La culture littéraire comme arme pour légitimer le racisme zemmourien

Certains diront que le meilleur moyen de faire oublier Éric Zemmour, c'est de ne pas en parler. Sauf que le polémiste ne finit pas de faire réagir, d'inspirer commentaires et analyses. Et ignorer des propos qu'on sait abject, c'est aussi une façon de s'en accommoder et in fine de les accepter et pour certains d'y adhérer.

Certains diront que le meilleur moyen de faire oublier Éric Zemmour, c'est de ne pas en parler. Sauf que le polémiste ne finit pas de faire réagir, d'inspirer commentaires et analyses. Et ignorer des propos qu'on sait abject, c'est aussi une façon de s'en accommoder et in fine de les accepter et pour certains d'y adhérer.

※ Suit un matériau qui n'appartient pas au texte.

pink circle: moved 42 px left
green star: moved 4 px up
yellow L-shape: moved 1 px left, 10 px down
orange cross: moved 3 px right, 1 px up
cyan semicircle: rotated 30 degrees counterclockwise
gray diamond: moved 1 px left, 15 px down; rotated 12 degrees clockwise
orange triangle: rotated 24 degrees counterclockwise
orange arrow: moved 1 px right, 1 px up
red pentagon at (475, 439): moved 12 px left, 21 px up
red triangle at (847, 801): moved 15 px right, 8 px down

Nous sommes en plein dans les années 30 mais les fascistes des temps modernes balaient d'un revers de main cette thèse et pourtant, les idées défendues depuis plus de vingt ans par l'ex-star de CNews sont à la virgule près ce qui se disait sur les juifs jadis. Usuriers, usurpateurs de richesses, organisateurs de crises etc. C'est à coups de clichés qui trouvaient leurs sources dans l'imaginaire des racistes les plus tenaces que la population européenne a fini par adhérer à l'ideologie la plus nauséabonde du vingtième siècle.

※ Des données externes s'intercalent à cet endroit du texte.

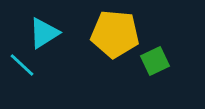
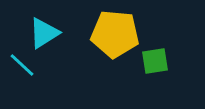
green square: rotated 16 degrees clockwise
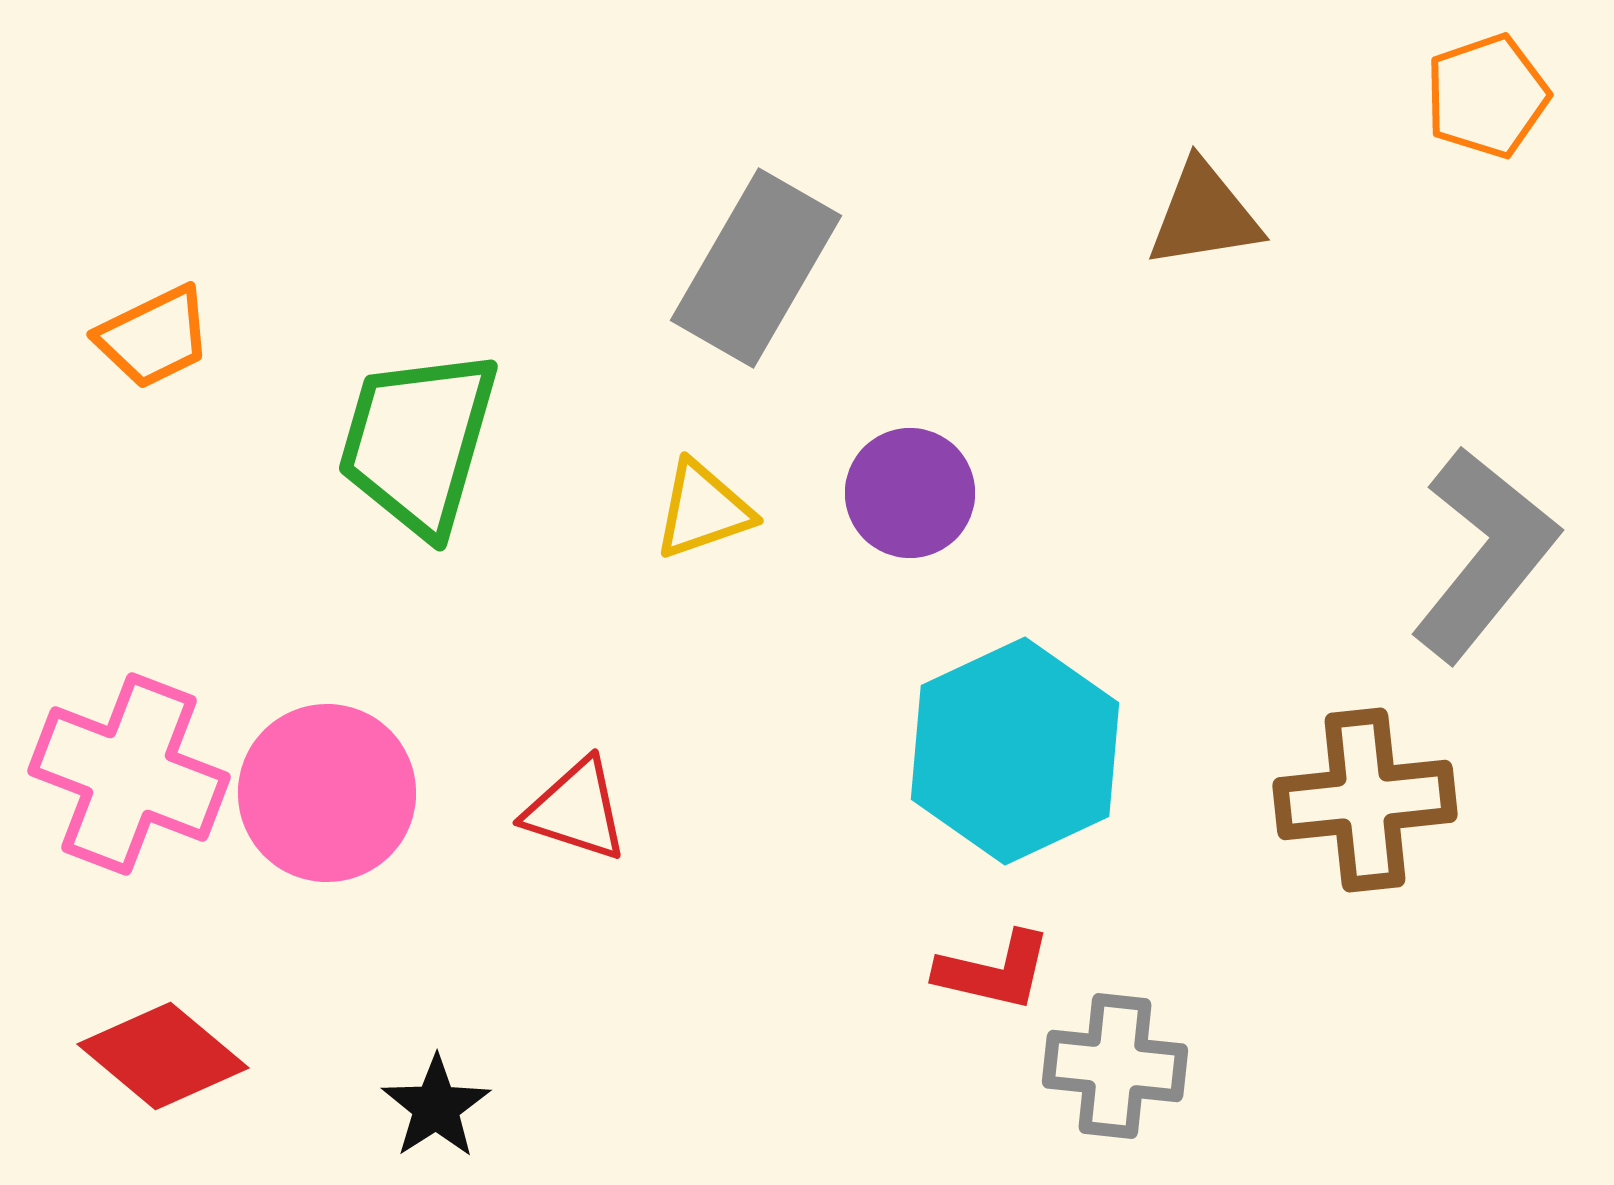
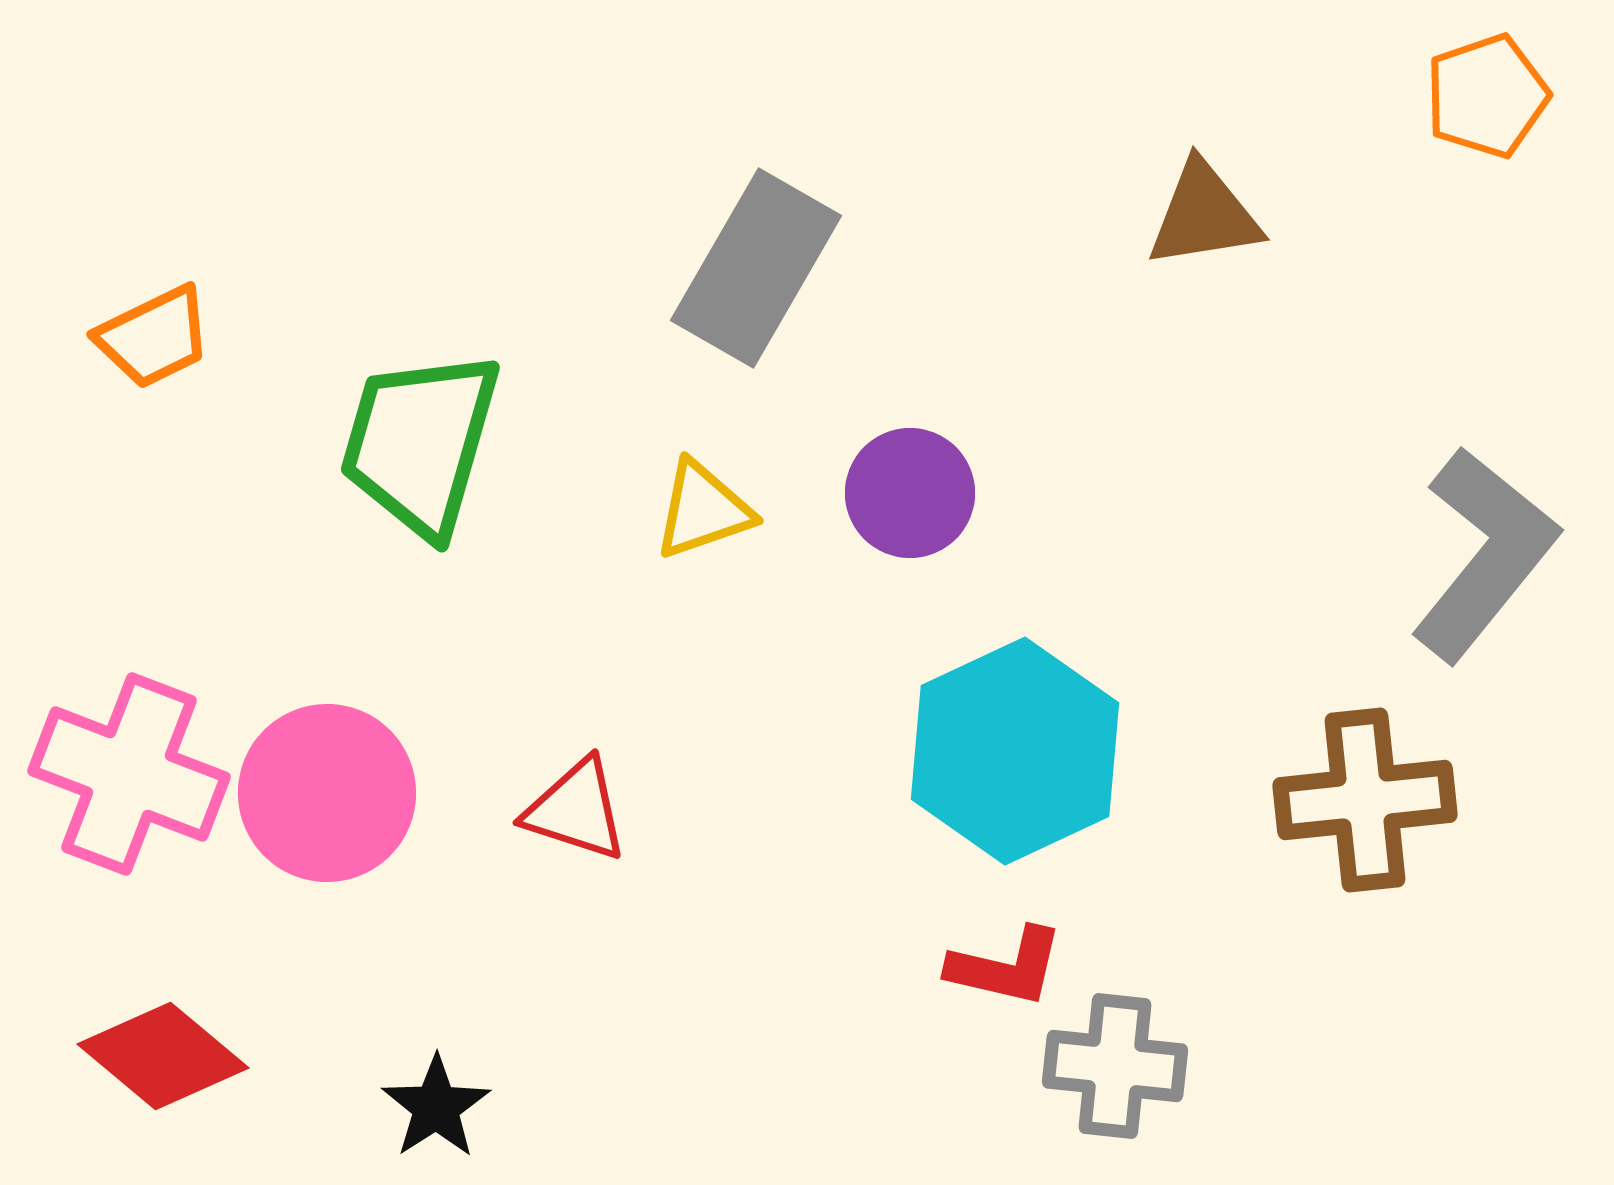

Où en sommes-nous aujourd'hui? Aux migrants mineurs qui seraient tous des violeurs, aux prisons dans lesquelles il n'y aurait que des noirs et des arabes, aux cités dans lesquelles on appliquerait la charia, aux candidats à l'immigration qu'il faut laisser chavirer dans leur bateau de fortune. Des idées qui rappellent furieusement les heures sombres de notre histoire et qui nous feraient presque regretter "les bruits et les odeurs" de Jacques Chirac.

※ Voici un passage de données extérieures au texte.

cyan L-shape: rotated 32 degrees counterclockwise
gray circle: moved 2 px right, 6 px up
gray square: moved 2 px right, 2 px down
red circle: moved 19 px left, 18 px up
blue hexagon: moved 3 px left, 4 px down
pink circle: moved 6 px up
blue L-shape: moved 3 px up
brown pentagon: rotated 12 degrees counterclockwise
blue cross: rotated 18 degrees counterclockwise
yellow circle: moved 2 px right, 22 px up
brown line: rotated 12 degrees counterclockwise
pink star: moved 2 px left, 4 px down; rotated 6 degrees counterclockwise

La question est de savoir pourquoi nos ondes hertziennes passent sans rechigner des propos qui banalisent autant la haine sans un vrai contre-pouvoir capable de mettre un coup d'arrêt à cette déferlante fasciste inondant nos écrans. La raison principale est l'intelligence de ceux qui profèrent cette intolérance. Le verbe, l'art et la manière si subtile d'exprimer le rejet de l'autre rendent ces théories beaucoup plus acceptables pour le commun des mortels et lui donnent même une légitimité intellectuelle qu'il aurait été impensable d'imaginer il y a encore vingt ans de cela. La fameuse théorie du grand remplacement très habilement fantasmée par Renaud Camus a trouvé un très large public. La richesse du vocabulaire et l'intelligence littéraire de l'écrivain finissent par rendre les confins de l'aspect finalement assez commode. Et c'est ça le risque que court la France aujourd'hui. De se laisser entraîner par ses démons du passé dans le sillage d'une poignée d'individus à l'intelligence du verbe incontestable. L'intelligence n'enlève rien à l'abject et pourtant, c'est bien cette intelligence qui est en train d'exercer une forte domination idéologique trouvant également des appuis dans une oligarchie prête à financer tous les dérapages assénés par eux. Vincent Bolloré est en ce sens l'exemple parfait du mécène engagé dans un combat politique qui ne dit pas son nom mais qu'il affiche en cautionnant les sorties de l'ex-polémiste de sa chaîne d'information mainstream.

Quand le fascisme trouve la plus belle des plumes et les moyens financiers de se répandre dans les médias, c'est bien que nous sommes tous embarqués dans le même véhicule qui nous emmène tout droit vers un cataclysme sociétal que seul un sursaut humaniste et progressiste peuvent arrêter.